Diyalektik: Kimse Hiçbir Şeyi Yalnız Başına Üretmiyor
Biz çalıştıkça “bir başkasının çalışmama şansı” doğuyor. Temizlik görevlisi gece çalışmazsa sabah beyaz yakalı kahvesini içemez. Çocuk bakıcısı çocuğa bakmazsa iş kadını işine gidemez. Pazarcı gece mal indirmezse şehir sabah uyanamaz. Emek dediğimiz şey, öyle bir kolektif zincir ki! Yine de bu zincirin bazı halkaları altınla parlatılırken, bazıları çamura batırılıyor. Maalesef bütün bu denklemde en çok ezilen yine emeğin kutsallığına inanan işçiler oluyor. Çünkü birileri çok çalışıyorsa, orada çalışmayan birileri var. Birileri çok kazanıyorsa, bir yerlerde yoksulluktan kırılanlar var, biliyoruz. Diyalektik böyle işliyor. İşveren değeri yalnız başına üretemiyor. Aslında işverenin sömürüsü ortak çabamızın tam üzerine oturuyor. Sonrasında her bireysel başarısızlık, işçinin omzuna yıkılıyor.Raoul Vaneigem, Gençler İçin Hayat Bilgisi El Kitabı’nda şöyle der:
“Yaşamak için çalışmak yerine, yaşamak için yaşamanın yolunu arayın. Sizi hayatta tutan şeyin karşılığı para olmayabilir.”
Yaşadığımız dünyada her şey hâlâ parayla ölçülüyor. Her şeyin maddi bir karşılığı var. Oysa belki de en kıymetli olan, karşılıksız yapılanlar ve hâlihazırda mevcut olanlar; özveri, dayanışma, merak, şefkat, yaratıcılık… Bazı şeyler parayla satın alınamadığı gibi, maddi karşılıkları da yoktur.

Son Söz: Özgürlük Nerede?
Emek, kendimizi ortaya koyma biçimimiz olacakken, kendimize yabancılaştığımız, kendimizle kavgaya tutuştuğumuz bir kavrama dönüştü. Üretmek, evet, hayatta kalmak için gerekli. Ama yarına uyanabilmek için yeterli değil. Bizi onlarca saat çalıştıran, maddi karşılığından bağımsız “emeğine sağlık”, “teşekkürler” cümlelerini çok gören hatta sorumluluklarımızın teşekküre tâbi olmadığını savunan işverenlerin olduğu bir iş yerine gitmeye ikna edebilir mi? Emeğin değersizleştirildiği, değer üretmenin anlamını yitirdiği bir çağdayız. Çalışmanın bizi ne zaman özgürleştireceği değil belki de mesele! Bu kadar çok çalışmamıza rağmen, onca çabaya rağmen neden hâlâ özgür olamadığımızı sormalıyız artık. Belki de cevap çok basit: Çünkü bu sistemde özgürlük vaat değil, ödül. Burada aslolan çalışan emeği değil, işverenin kârı. Çünkü çalışmak bir değer değil, sadece itaat etmenin başka bir tezahürü. İşverenin kendini bizim üzerimizden değerli hissetmesine ne kadar tahammül edebiliyoruz, sahi? Yine de umut var. Hem Benjamin demiyor muydu?:
“İçimizdeki umudun ölmemesini sağlamakla yükümlüyüz. Zira bizdeki umut sönerse, kendini kötü hisseden kişinin içindeki umut da söner.”

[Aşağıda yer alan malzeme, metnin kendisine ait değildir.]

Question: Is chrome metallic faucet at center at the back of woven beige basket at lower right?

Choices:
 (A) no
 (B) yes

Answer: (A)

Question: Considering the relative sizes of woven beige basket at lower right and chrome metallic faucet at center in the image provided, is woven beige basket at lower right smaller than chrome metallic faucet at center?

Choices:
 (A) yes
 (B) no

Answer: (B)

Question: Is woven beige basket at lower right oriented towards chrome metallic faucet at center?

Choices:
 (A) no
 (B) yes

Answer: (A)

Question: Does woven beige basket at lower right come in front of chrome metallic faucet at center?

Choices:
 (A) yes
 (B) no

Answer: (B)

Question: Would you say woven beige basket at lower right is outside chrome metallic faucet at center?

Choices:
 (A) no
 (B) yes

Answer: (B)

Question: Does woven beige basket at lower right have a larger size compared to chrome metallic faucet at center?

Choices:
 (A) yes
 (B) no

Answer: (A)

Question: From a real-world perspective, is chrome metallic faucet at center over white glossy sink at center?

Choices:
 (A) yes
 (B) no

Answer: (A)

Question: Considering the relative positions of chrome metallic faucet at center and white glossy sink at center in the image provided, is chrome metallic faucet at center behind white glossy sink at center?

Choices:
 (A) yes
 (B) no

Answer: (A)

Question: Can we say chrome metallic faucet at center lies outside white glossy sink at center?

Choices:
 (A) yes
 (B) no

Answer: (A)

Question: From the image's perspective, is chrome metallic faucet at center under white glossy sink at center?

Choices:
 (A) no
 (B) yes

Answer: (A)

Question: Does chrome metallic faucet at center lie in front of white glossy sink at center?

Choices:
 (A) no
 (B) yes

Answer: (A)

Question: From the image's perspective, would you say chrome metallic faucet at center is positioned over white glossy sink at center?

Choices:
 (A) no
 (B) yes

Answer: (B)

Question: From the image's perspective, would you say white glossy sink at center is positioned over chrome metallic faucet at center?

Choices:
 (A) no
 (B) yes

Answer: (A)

Çünkü kolektif emek, yalnızlık üretmez. Çünkü emek bilinci, zincirleri kırabilir. Çünkü görünür olan emek, değer kazanır. O hâlde çalışanı kutsamayalım, onu koruyalım. Üretimi putlaştırmayalım, anlamlı ve değerli üretime alan açalım. Bireysel çabayı romantize etmeyelim, emeği görünür kılacak alanlar açalım. Belki de ancak o zaman çalışmak özgürleştirebilir.
Kaynakça
Arendt, H. (1994). İnsanlık Durumu (Çev. Bahadır Sina Şener). İletişim Yayınları.

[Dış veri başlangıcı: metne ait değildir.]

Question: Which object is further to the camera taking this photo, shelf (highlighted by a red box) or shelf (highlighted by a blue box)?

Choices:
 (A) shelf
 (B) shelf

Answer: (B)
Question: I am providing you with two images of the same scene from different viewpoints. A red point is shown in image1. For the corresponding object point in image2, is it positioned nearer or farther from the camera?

Benjamin, W. (2022). Tarih Kavramı Üzerine (Çev. Ahmet Cemal). Metis Yayınları.
Edouard Louis. (2021). Babamı Kim Öldürdü (Çev. Siren İdemen). Can Yayınları.
Fromm, E. (1992). Sahip Olmak ya da Olmak (Çev. Ahmet Fethi). Say Yayınları.
Raoul Vaneigem. (2020). Gençler İçin Hayat Bilgisi El Kitabı – Gündelik Hayatta Devrim. Ayrıntı Yayınları.
Nişanyan, S. (n.d.). Nişanyan Sözlük – Çağdaş Türkçenin Etimolojisi. Liberus Yayınları.